Task details: Set the listing down again in full, word for word, with the pictures left out.

Task data:
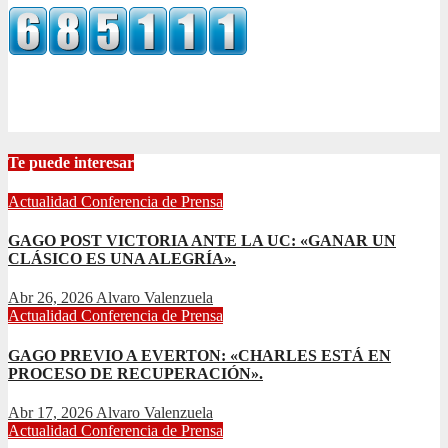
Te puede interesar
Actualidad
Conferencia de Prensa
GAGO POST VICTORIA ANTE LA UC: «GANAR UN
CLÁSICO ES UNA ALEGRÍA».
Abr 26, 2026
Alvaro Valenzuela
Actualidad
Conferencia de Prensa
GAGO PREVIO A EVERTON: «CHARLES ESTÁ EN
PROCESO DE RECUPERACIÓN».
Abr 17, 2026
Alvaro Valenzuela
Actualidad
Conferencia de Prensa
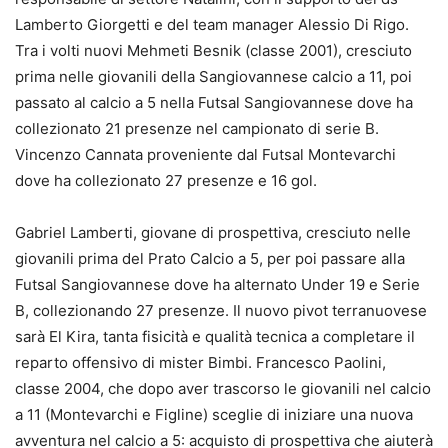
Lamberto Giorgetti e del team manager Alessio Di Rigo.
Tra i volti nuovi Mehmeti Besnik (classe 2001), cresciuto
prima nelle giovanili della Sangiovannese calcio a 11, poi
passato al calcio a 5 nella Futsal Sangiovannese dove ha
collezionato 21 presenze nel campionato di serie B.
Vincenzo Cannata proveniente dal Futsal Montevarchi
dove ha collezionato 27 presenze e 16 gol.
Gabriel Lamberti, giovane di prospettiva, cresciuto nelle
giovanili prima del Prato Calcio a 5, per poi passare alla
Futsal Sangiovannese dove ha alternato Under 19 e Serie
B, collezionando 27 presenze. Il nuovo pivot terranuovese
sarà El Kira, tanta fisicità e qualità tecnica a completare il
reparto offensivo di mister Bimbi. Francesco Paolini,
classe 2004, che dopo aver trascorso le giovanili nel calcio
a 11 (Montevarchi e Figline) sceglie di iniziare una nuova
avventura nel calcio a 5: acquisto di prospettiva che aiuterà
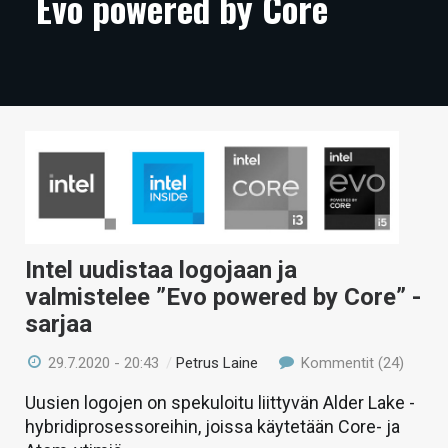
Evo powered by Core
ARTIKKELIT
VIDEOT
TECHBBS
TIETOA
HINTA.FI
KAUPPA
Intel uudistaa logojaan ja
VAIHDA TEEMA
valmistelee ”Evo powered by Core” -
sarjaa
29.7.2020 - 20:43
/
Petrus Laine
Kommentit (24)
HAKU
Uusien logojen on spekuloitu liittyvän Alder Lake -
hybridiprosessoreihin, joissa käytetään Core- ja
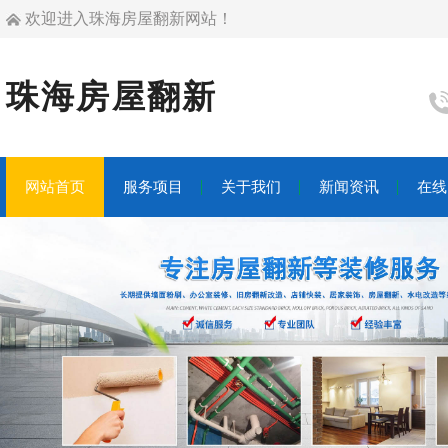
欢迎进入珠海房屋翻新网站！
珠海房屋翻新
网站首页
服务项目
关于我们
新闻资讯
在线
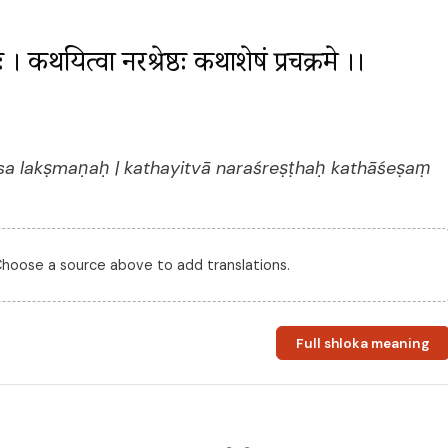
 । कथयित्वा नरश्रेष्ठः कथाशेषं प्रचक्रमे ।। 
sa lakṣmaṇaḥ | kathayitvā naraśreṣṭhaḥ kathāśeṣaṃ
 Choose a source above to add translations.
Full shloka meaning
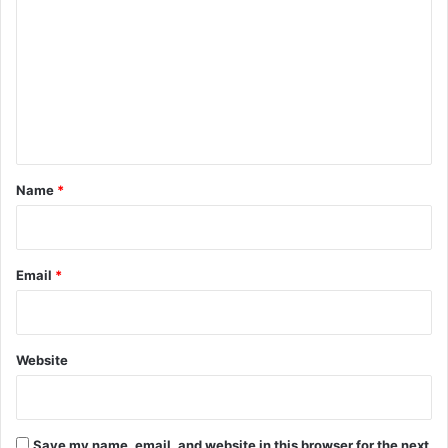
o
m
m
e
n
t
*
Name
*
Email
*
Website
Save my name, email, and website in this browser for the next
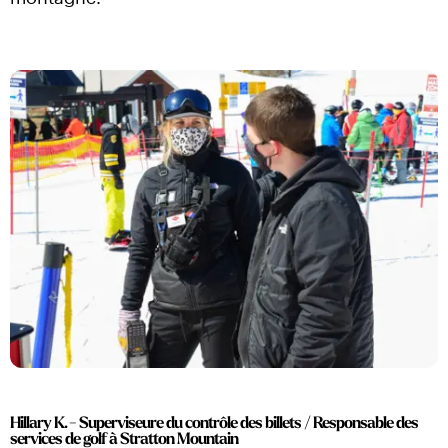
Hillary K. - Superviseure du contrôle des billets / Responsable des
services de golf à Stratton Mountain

Output below:
Te puede interesar
Actualidad
Conferencia de Prensa
GAGO POST VICTORIA ANTE LA UC: «GANAR UN
CLÁSICO ES UNA ALEGRÍA».
Abr 26, 2026
Alvaro Valenzuela
Actualidad
Conferencia de Prensa
GAGO PREVIO A EVERTON: «CHARLES ESTÁ EN
PROCESO DE RECUPERACIÓN».
Abr 17, 2026
Alvaro Valenzuela
Actualidad
Conferencia de Prensa
Lamberto Giorgetti e del team manager Alessio Di Rigo.
Tra i volti nuovi Mehmeti Besnik (classe 2001), cresciuto
prima nelle giovanili della Sangiovannese calcio a 11, poi
passato al calcio a 5 nella Futsal Sangiovannese dove ha
collezionato 21 presenze nel campionato di serie B.
Vincenzo Cannata proveniente dal Futsal Montevarchi
dove ha collezionato 27 presenze e 16 gol.
Gabriel Lamberti, giovane di prospettiva, cresciuto nelle
giovanili prima del Prato Calcio a 5, per poi passare alla
Futsal Sangiovannese dove ha alternato Under 19 e Serie
B, collezionando 27 presenze. Il nuovo pivot terranuovese
sarà El Kira, tanta fisicità e qualità tecnica a completare il
reparto offensivo di mister Bimbi. Francesco Paolini,
classe 2004, che dopo aver trascorso le giovanili nel calcio
a 11 (Montevarchi e Figline) sceglie di iniziare una nuova
avventura nel calcio a 5: acquisto di prospettiva che aiuterà
Evo powered by Core
ARTIKKELIT
VIDEOT
TECHBBS
TIETOA
HINTA.FI
KAUPPA
Intel uudistaa logojaan ja
VAIHDA TEEMA
valmistelee ”Evo powered by Core” -
sarjaa
29.7.2020 - 20:43
/
Petrus Laine
Kommentit (24)
HAKU
Uusien logojen on spekuloitu liittyvän Alder Lake -
hybridiprosessoreihin, joissa käytetään Core- ja
欢迎进入珠海房屋翻新网站！
珠海房屋翻新
网站首页
服务项目
关于我们
新闻资讯
在线
 । कथयित्वा नरश्रेष्ठः कथाशेषं प्रचक्रमे ।। 
sa lakṣmaṇaḥ | kathayitvā naraśreṣṭhaḥ kathāśeṣaṃ
 Choose a source above to add translations.
Full shloka meaning
o
m
m
e
n
t
*
Name
*
Email
*
Website
Save my name, email, and website in this browser for the next
Hillary K. - Superviseure du contrôle des billets / Responsable des
services de golf à Stratton Mountain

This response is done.